The basic problem is that balancing is generally round robin (the router will assign a connection to the next WAN in the list, then the next, looping through the list constantly), so the more WAN connections you have, the more likely it will be unevenly loaded, especially when they're all different speeds. Of course this also depends on if single-thread throughput will just hit max, then it should just work, but especially on mobile networks that's not a given.
In pfSense I did have weighting, that basically changes the allocation so the faster connection is say 5x more likely to get used than the slower one, but you still can't account for the fact that's not based on a given client on the LAN, its just how it allocates traffic over the WHOLE LAN when a new connection is requested.
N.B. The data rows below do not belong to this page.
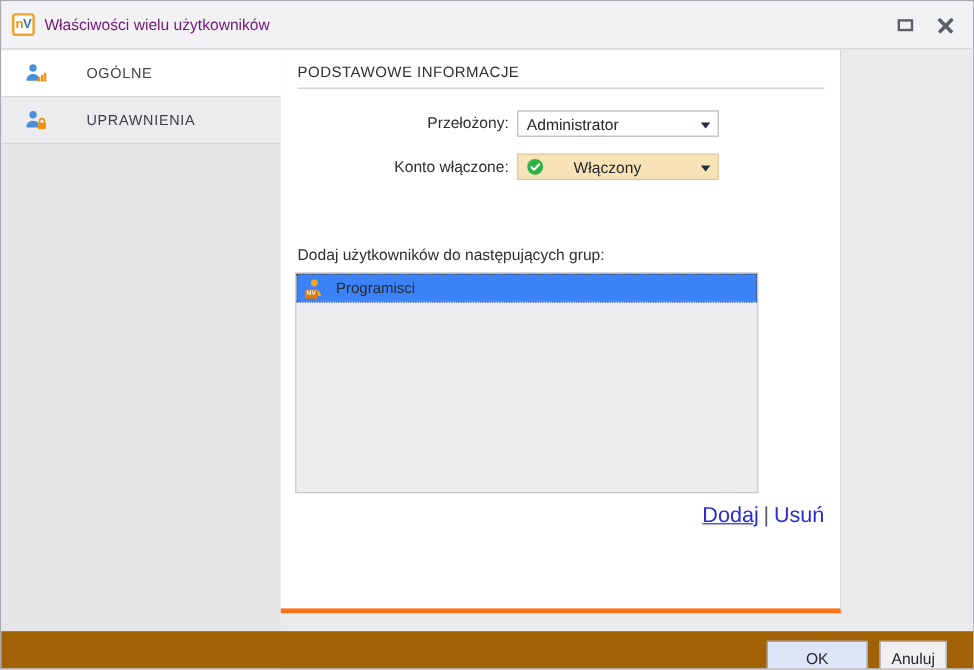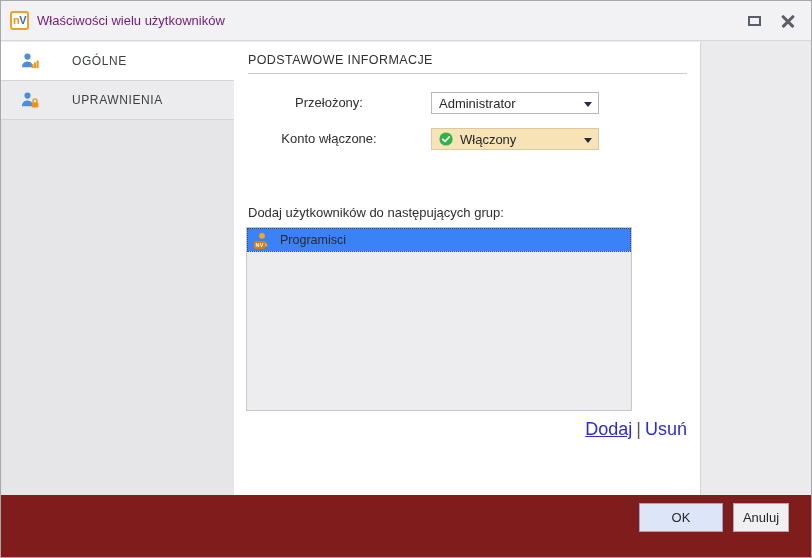--- a/index.html
+++ b/index.html
@@ -31,43 +31,43 @@
 
   
   .content{position:absolute;left:233px;top:41px;width:467px;height:469px;background:#ffffff;
            border-right:1px solid #d5d5d8;border-bottom:4px solid #f97316;}
   .section-title{position:absolute;left:14px;top:11px;font-size:12.5px;letter-spacing:0.4px;color:#2f2f33;}
   .section-divider{position:absolute;left:14px;right:13px;top:31px;height:1px;background:#c9c9cc;}
 
   .form-row{position:absolute;left:0;height:24px;}
   .form-row.r1{top:49px;}
   .form-row.r2{top:85px;}
-  .field-label{position:absolute;left:0;width:190px;text-align:center;line-height:24px;font-size:13px;color:#2e2e33;}
+  .field-label{position:absolute;left:0;width:190px;text-align:right;line-height:24px;font-size:13px;color:#2e2e33;}
   .combo{position:absolute;left:197px;top:1px;width:168px;height:22px;background:#fff;border:1px solid #b8b8bd;
          display:flex;align-items:center;padding:0 18px 0 7px;cursor:pointer;}
-  .combo.highlight{background:#f8e3b7;border-color:#dcc9a0;}
+  .combo.highlight{background:#f8e3b7;border-color:#dcc9a0;gap:18px;}
   .combo .combo-value{font-size:13px;color:#26262b;white-space:nowrap;}
   .combo .check-icon{width:14px;height:14px;margin-right:7px;flex:0 0 auto;}
   .combo .arrow{position:absolute;right:6px;top:9px;width:0;height:0;
                 border-left:4px solid transparent;border-right:4px solid transparent;border-top:5px solid #242c40;}
 
   .groups-label{position:absolute;left:14px;top:163px;font-size:13px;color:#2e2e33;}
   .listbox{position:absolute;left:12px;top:185px;width:386px;height:184px;background:#ededef;border:1px solid #c4c7cc;overflow:hidden;}
   .list-item{position:relative;height:24px;display:flex;align-items:center;cursor:pointer;font-size:12.5px;color:#2a2a30;}
   .list-item.selected{background:#3b82f6;outline:1px dotted #4a4a4a;outline-offset:-1px;border-bottom:1px solid #a9c5e6;}
   .group-icon{position:relative;width:16px;height:16px;margin:0 10px 0 7px;flex:0 0 auto;}
   .group-badge{position:absolute;left:0;bottom:-1px;background:#d97b10;color:#fff;font-size:5.5px;font-weight:bold;
                line-height:6px;padding:1px 1.5px;border-radius:1.5px;letter-spacing:0.2px;}
   .links-row{position:absolute;top:377px;right:13px;font-size:18px;white-space:nowrap;}
   .link{color:#2b2bd8;cursor:pointer;text-decoration:none;}
   .link.underlined{text-decoration:underline;}
   .link-sep{color:#5a5a60;margin:0 4px;}
 
   
-  .footer{position:absolute;left:0;right:0;bottom:0;height:62px;background:#7f1d1d;}
+  .footer{position:absolute;left:0;right:0;bottom:0;height:31px;background:#a16207;}
   .btn{position:absolute;top:8px;height:29px;font-size:13px;color:#26262b;display:flex;align-items:center;justify-content:center;cursor:pointer;}
   .btn-ok{left:638px;width:84px;background:#dce6f8;border:1px solid #9aa5c4;}
   .btn-cancel{left:732px;width:56px;background:#f0f0f2;border:1px solid #acacb0;}
 </style>
 </head>
 <body>
 
 <div class="window">
 
   <div class="titlebar">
So when trying to test the full speed, you wont necessarily get the allocation you expect as you add more WANs.
Plus different speedtests use a different number of connections, so you wont necessarily get the ideal number of connections to each WAN to max it out. It becomes somewhat pointless given real-world downloads will be either a single connection, or maybe 4 for downloaders like Steam. (I really should check how many it REALLY uses)
So it seems to work really well with 2 WANs, pretty good with 3, somewhere along the line 4 just caused an in-balance where I couldn't get all four to max out on a test. Of course 4 WANs is pretty extreme and it was just while I was testing the best combination to stick with, when my second DSL line contract was coming to an end so I was trying a few different mobile plans to see if they were sufficiently stable to replace it.
My original plan was once I got FTTP to have that and two mobile plans, one which stays at home as a backup, one which I could unplug and take with me when I go to meetups, I could pick which one based on coverage of the network where I would be going. But as the Pandemic never actually ended, I don't go anywhere so it became moot.